EXERCISE REQUIREMENTS => Rewrite the items from the line with "Anche il Sassuolo è senza portiere: da" to the line with "службы (не от Microsoft). Особенно службы", replacing "отключить" with "выключить" and keeping everything else the same. Leave the pictures out.
___ RECORDS FOR PROCESSING
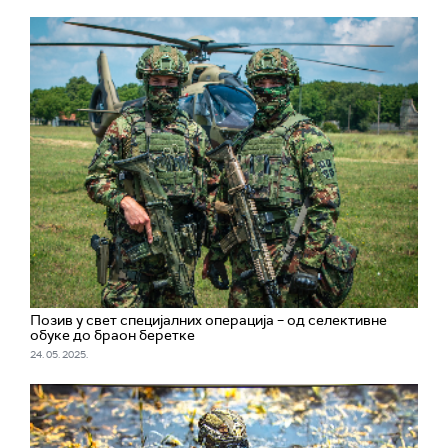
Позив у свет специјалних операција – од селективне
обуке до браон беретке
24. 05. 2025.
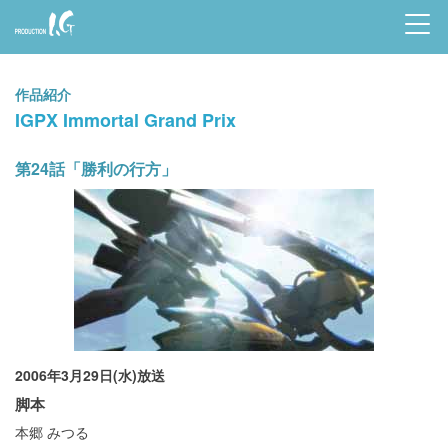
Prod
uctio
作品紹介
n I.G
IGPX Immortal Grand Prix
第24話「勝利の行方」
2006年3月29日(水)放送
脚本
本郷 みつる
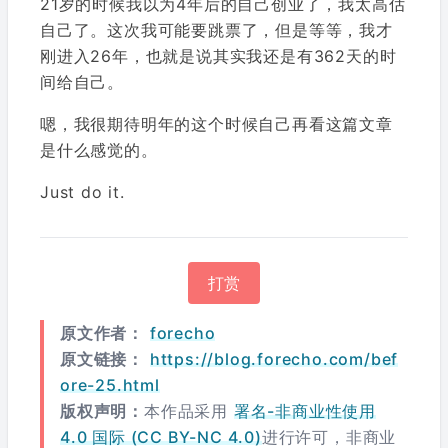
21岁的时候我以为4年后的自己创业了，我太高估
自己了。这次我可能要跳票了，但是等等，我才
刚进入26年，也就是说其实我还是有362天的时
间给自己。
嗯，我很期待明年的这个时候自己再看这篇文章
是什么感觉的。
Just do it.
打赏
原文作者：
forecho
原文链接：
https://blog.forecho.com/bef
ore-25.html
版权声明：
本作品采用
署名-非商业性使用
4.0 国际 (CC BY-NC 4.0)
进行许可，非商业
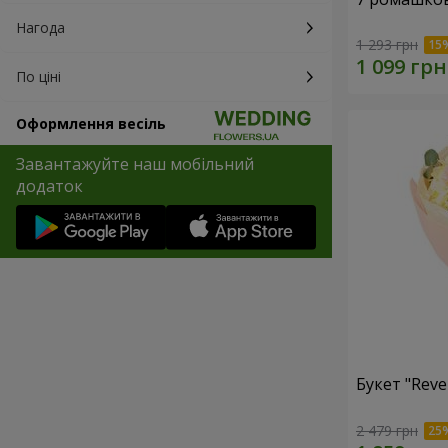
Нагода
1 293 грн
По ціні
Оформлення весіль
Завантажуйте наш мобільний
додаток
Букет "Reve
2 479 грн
______
___ RECORDS FOR PROCESSING
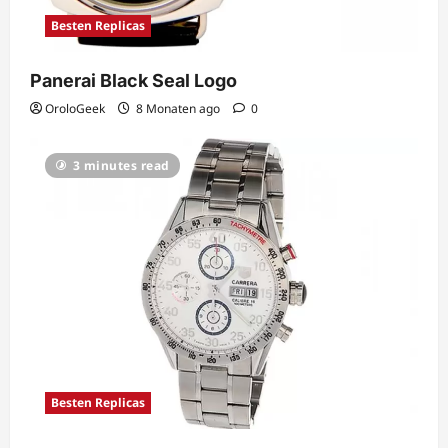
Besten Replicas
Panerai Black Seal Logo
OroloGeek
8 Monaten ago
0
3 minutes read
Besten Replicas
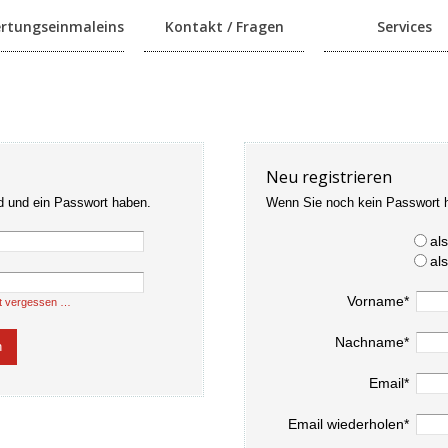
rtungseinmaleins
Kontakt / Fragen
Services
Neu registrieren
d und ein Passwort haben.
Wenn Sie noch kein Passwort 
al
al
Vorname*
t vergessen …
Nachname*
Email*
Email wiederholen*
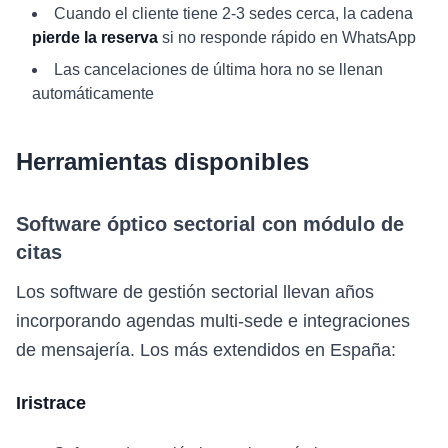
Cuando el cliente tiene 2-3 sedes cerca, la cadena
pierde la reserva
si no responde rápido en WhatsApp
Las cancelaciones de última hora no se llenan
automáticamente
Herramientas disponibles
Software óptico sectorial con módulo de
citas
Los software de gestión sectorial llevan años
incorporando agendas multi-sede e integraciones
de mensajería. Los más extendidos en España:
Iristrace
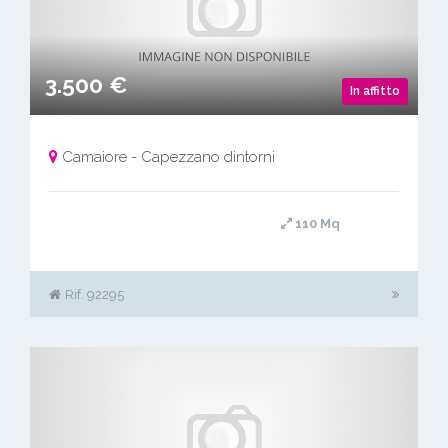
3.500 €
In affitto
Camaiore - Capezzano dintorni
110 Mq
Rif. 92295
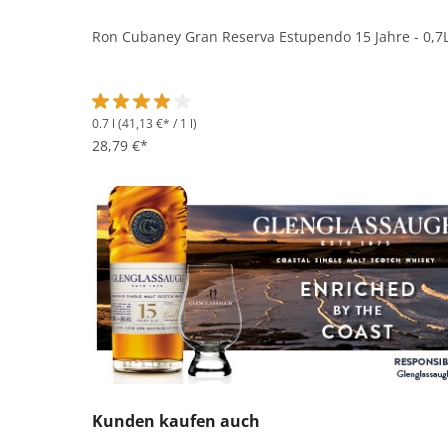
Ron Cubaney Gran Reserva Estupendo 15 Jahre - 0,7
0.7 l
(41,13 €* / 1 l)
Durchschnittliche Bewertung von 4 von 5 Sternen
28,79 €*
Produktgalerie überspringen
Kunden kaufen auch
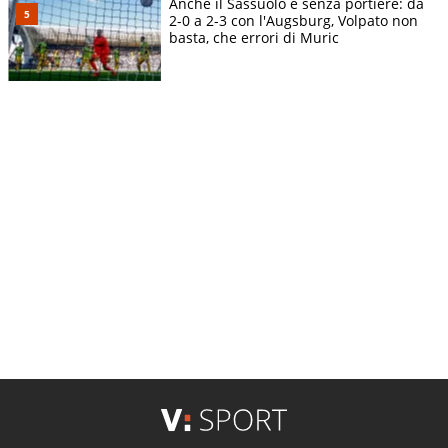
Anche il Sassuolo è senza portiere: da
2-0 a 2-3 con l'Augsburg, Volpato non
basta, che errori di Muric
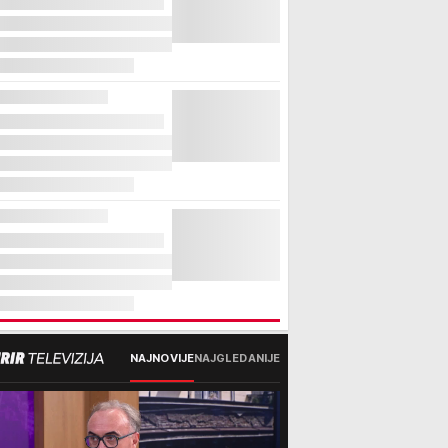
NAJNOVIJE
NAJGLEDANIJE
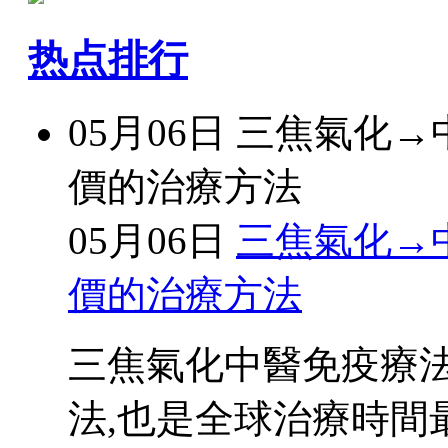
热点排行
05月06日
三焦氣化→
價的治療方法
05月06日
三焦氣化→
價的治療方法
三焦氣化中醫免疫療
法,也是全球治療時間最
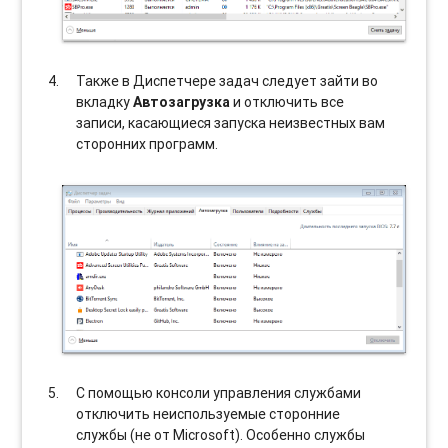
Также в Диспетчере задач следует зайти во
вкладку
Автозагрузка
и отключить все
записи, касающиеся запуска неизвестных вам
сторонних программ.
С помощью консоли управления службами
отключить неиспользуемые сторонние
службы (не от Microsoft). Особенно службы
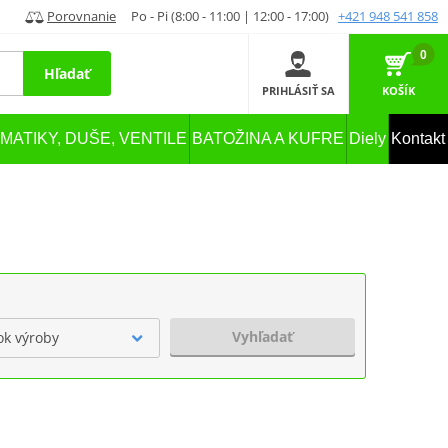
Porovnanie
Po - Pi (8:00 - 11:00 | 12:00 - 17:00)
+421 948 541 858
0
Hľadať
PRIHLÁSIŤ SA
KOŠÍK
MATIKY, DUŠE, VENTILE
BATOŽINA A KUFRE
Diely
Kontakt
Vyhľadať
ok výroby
______
___ RECORDS FOR PROCESSING
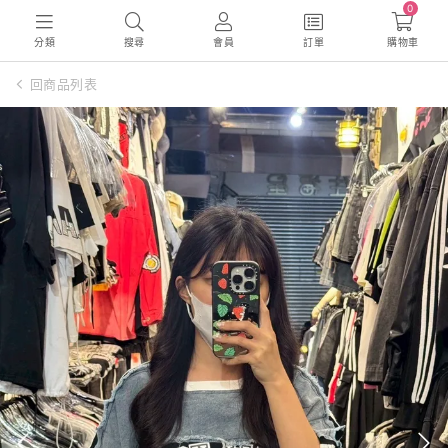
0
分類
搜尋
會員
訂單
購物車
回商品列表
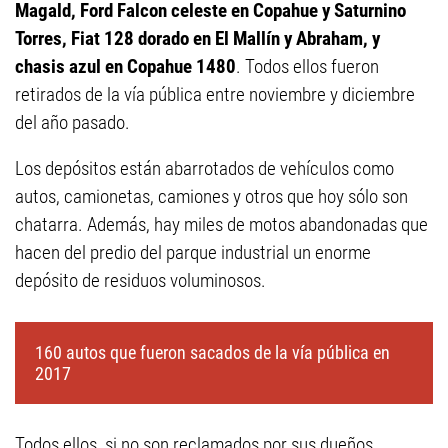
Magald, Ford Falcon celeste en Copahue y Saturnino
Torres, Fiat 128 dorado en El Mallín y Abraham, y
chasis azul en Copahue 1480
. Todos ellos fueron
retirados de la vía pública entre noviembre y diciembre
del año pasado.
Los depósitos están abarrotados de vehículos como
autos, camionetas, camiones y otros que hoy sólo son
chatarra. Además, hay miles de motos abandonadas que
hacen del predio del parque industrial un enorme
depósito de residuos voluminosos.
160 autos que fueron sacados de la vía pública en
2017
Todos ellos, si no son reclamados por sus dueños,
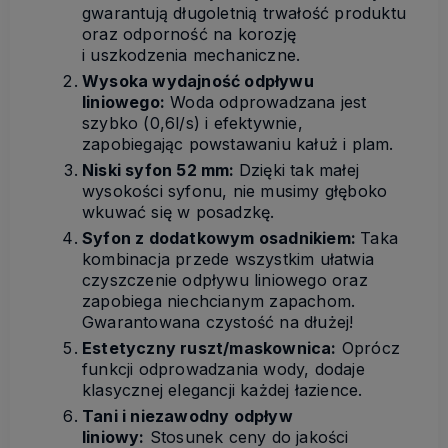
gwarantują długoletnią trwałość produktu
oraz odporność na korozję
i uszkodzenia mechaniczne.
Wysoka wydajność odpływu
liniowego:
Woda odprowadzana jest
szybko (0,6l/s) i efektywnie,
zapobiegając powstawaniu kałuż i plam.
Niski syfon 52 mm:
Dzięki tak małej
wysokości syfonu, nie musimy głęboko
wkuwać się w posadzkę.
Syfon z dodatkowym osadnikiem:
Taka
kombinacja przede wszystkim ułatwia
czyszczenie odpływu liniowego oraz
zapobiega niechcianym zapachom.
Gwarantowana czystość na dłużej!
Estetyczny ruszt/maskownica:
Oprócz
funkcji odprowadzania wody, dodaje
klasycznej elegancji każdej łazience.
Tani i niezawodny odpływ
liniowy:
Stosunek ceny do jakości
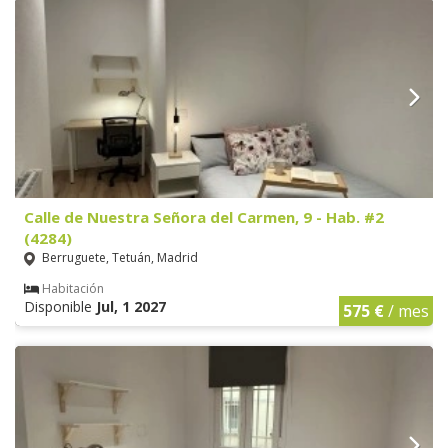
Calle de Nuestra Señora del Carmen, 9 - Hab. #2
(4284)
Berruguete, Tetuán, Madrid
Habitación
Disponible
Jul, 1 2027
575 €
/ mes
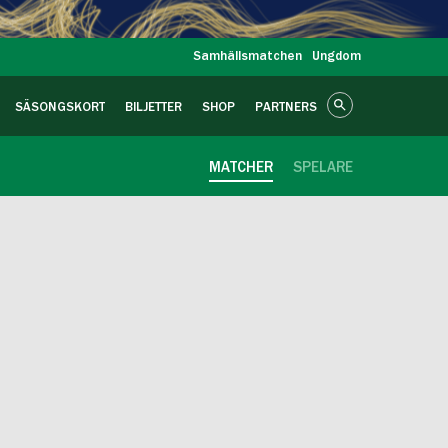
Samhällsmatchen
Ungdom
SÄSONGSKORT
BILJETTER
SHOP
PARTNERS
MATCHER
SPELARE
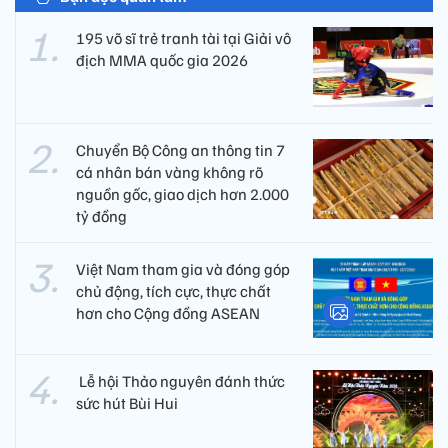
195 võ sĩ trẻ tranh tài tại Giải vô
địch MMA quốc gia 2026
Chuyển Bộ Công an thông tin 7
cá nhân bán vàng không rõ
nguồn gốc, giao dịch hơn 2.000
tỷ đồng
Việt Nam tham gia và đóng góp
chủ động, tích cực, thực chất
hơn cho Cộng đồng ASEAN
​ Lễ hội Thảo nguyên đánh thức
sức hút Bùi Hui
______
YOUR SOLUTION =>
Anche il Sassuolo è senza portiere: da
2-0 a 2-3 con l'Augsburg, Volpato non
basta, che errori di Muric
NAJNOVIJE
NAJGLEDANIJE
热点排行
05月06日
三焦氣化→
價的治療方法
05月06日
三焦氣化→
價的治療方法
三焦氣化中醫免疫療
法,也是全球治療時間最
Также в Диспетчере задач следует зайти во
вкладку
Автозагрузка
и выключить все
записи, касающиеся запуска неизвестных вам
сторонних программ.
С помощью консоли управления службами
выключить неиспользуемые сторонние
службы (не от Microsoft). Особенно службы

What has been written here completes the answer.